The industry standard for assessing the suitability for purpose of all upholstery textiles, evaluating their durability in terms of ‘wearability and potential longevity’ through rub tests: i.e. the amount of a rubs/abrasions a fabric can take before it starts to show wear.

This test is carried out by setting a random sample piece of fabric (of approx. 4 cm/1.6”) into a Martindale machine, where it is pulled taut and subjected to a pressure of 12 kpa, being rubbed 10,000 times against oscillating discs of woollen worsted or wire mesh. Once two threads break, or for fabrics such as velvet the pile is worn away and reveals the backing, the machine is stopped and the number of thousands of rubs/cycles recorded.

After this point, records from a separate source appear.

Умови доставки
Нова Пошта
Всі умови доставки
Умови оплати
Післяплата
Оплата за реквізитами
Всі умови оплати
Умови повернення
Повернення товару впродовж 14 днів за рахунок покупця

The lower the reference number, the more delicate it is, which dictates what use it is appropriate for:

10,000  or less rubs: decorative uses, such as cushions and accents

10,000-15,000 rubs: curtains and light upholstery

15,000-25,000 rubs: moderate upholstery and loose covers

25,000-30,000 rubs: heavy duty upholstery, general use sofas and for light commercial use

30, 000 rubs and over: commercial grade

40,000 rubs: family sofas

80.000 rubs: heavy commercial use upholstery

The industry suggests 20,000 rubs for normal, family use. However, in my long experience of working on family homes this is too low. The last thing you want to do is to have to replace sofa covers before the children have turned adult, as growing families tend to bring tightened budgets and teenage friends–who are more trouble than sticky toddlers; once they start riding any and all sorts of bikes they traipse round the house and straight to the TV room in grimy trousers… All reasons to do it right in the beginning and it’ll last you fifteen, twenty years.

So long as the initial fabric was good quality, you will be able to eke it out over the period of most wear with throws and new arm-covers. The pounds-per-metre difference between the two qualities represents a very small percentage of the whole investment, when you take into account the cost of one or two lots of making-up labour within the same time frame. Choose heavy weight denim,  woven wools, some linens and union cloth. I’ve even used flat weave carpeting for upholstery. There are plenty of bombproof fabrics out there, all you need is their Martindale reference and any additional fabric technical details so you are comfortable with the cleaning, flammability, etc., specifications.


The American version is called the Wyzenbeek test.